Exposure of the fracture

Elevate the dorsal fringe of the TRL dorsally with the lateral band to expose the collateral ligament. Retract the palmar remainder of the TRL in a palmar direction, using two fine sutures.

This exposes the fracture extraperiosteally. Elevate the periosteum only immediately adjacent to the fracture line(s).

Midaxial approach to middle phalanx, elevate dorsal fringe of TRL with lateral band to expose collateral ligament. Retract palmar TRL with sutures to expose fracture extraperiosteally. Elevate periosteum near fracture line.

5. Wound closure

Regardless of the chosen approach, all tendon incisions must be repaired with nonabsorbable monofilament sutures with an atraumatic needle prior to wound closure.
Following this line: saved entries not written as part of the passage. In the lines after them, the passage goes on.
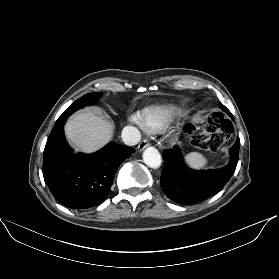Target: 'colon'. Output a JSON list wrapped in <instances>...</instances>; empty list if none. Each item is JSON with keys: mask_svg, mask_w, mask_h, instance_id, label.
<instances>
[{"mask_svg": "<svg viewBox=\"0 0 279 279\" xmlns=\"http://www.w3.org/2000/svg\"><path fill=\"white\" fill-rule=\"evenodd\" d=\"M231 133V123L220 113H214L205 120L194 124L191 141L196 147L213 151L222 146Z\"/></svg>", "mask_w": 279, "mask_h": 279, "instance_id": "5ec220e1", "label": "colon"}]
</instances>
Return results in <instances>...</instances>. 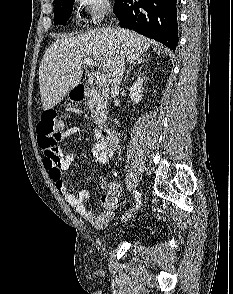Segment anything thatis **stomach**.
I'll use <instances>...</instances> for the list:
<instances>
[{
  "label": "stomach",
  "mask_w": 233,
  "mask_h": 294,
  "mask_svg": "<svg viewBox=\"0 0 233 294\" xmlns=\"http://www.w3.org/2000/svg\"><path fill=\"white\" fill-rule=\"evenodd\" d=\"M68 97H69L71 100H76V98L78 97V94H77V92L73 89V90H71V91L68 93Z\"/></svg>",
  "instance_id": "1"
}]
</instances>
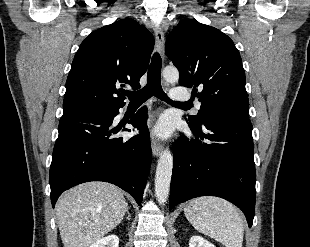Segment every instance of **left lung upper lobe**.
Wrapping results in <instances>:
<instances>
[{"instance_id": "obj_1", "label": "left lung upper lobe", "mask_w": 310, "mask_h": 247, "mask_svg": "<svg viewBox=\"0 0 310 247\" xmlns=\"http://www.w3.org/2000/svg\"><path fill=\"white\" fill-rule=\"evenodd\" d=\"M166 55L179 70V84L194 87L201 102L198 114L188 118L190 123L201 127L219 117L249 119L244 68L226 34L195 20H181L167 37Z\"/></svg>"}]
</instances>
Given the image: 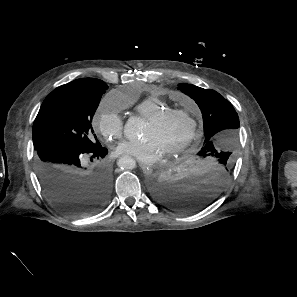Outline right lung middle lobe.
<instances>
[{"instance_id":"right-lung-middle-lobe-1","label":"right lung middle lobe","mask_w":297,"mask_h":297,"mask_svg":"<svg viewBox=\"0 0 297 297\" xmlns=\"http://www.w3.org/2000/svg\"><path fill=\"white\" fill-rule=\"evenodd\" d=\"M108 86L68 83L57 87L44 100L34 121L33 145L65 142L83 150L95 149L101 144L91 125L102 94Z\"/></svg>"}]
</instances>
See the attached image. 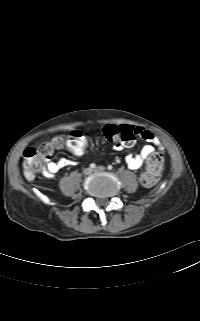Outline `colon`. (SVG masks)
I'll return each instance as SVG.
<instances>
[{"label": "colon", "mask_w": 200, "mask_h": 321, "mask_svg": "<svg viewBox=\"0 0 200 321\" xmlns=\"http://www.w3.org/2000/svg\"><path fill=\"white\" fill-rule=\"evenodd\" d=\"M104 137L111 141L130 147L134 145L139 131L132 126L106 125L100 130ZM67 146L73 155H85V138L79 131L71 132L67 137ZM54 147L51 143H45L38 148H27L23 153V166L27 178H33L36 171L42 164L49 160ZM163 169V159L161 155L153 153L149 156L145 170L141 174V183L146 187L157 184Z\"/></svg>", "instance_id": "5ec220e1"}]
</instances>
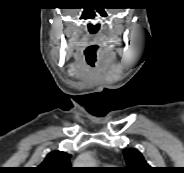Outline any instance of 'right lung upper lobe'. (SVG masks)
Returning a JSON list of instances; mask_svg holds the SVG:
<instances>
[{
  "instance_id": "1",
  "label": "right lung upper lobe",
  "mask_w": 184,
  "mask_h": 173,
  "mask_svg": "<svg viewBox=\"0 0 184 173\" xmlns=\"http://www.w3.org/2000/svg\"><path fill=\"white\" fill-rule=\"evenodd\" d=\"M70 157L65 152L53 151L34 169L35 173H72L73 169L70 167Z\"/></svg>"
}]
</instances>
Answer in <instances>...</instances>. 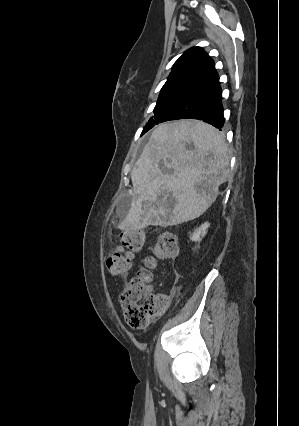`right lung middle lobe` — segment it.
<instances>
[{"instance_id":"obj_1","label":"right lung middle lobe","mask_w":299,"mask_h":426,"mask_svg":"<svg viewBox=\"0 0 299 426\" xmlns=\"http://www.w3.org/2000/svg\"><path fill=\"white\" fill-rule=\"evenodd\" d=\"M195 86L186 84L164 85L161 89L157 104L154 108V116L150 118L143 129L142 134L151 129L162 117V115L179 99L195 89Z\"/></svg>"}]
</instances>
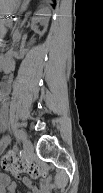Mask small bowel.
Masks as SVG:
<instances>
[{
  "label": "small bowel",
  "mask_w": 103,
  "mask_h": 193,
  "mask_svg": "<svg viewBox=\"0 0 103 193\" xmlns=\"http://www.w3.org/2000/svg\"><path fill=\"white\" fill-rule=\"evenodd\" d=\"M8 140L3 139L0 148L4 149ZM22 182L25 186L26 193H53L54 184L50 179H43L38 185H35L29 178H22ZM0 186L3 193H16V183L11 181V178L7 174H1Z\"/></svg>",
  "instance_id": "obj_1"
}]
</instances>
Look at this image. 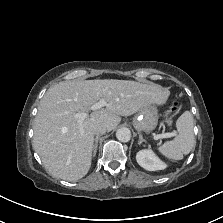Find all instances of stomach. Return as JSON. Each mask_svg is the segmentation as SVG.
<instances>
[{
	"label": "stomach",
	"instance_id": "obj_1",
	"mask_svg": "<svg viewBox=\"0 0 223 223\" xmlns=\"http://www.w3.org/2000/svg\"><path fill=\"white\" fill-rule=\"evenodd\" d=\"M158 124V112L154 104L142 108L134 119V127L138 131L151 132Z\"/></svg>",
	"mask_w": 223,
	"mask_h": 223
}]
</instances>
Repair the TRL with multiple fine mattress sutures prior to skin closure.

The following suture dimension should be used:

  • 4.0 for central tendon repair
  • 6.0 for associated ligament and periosteum repair

Cover any metallic implants with the periosteum as far as possible; this helps minimize contact between the extensor tendons and the implant.

Midaxial approach to middle phalanx, repair tendon incisions with nonabsorbable sutures before wound closure. Use 4.0 sutures for central tendon repair and 6.0 for ligament and periosteum repair. Cover metallic implants with periosteum to minimize contact with extensor tendons.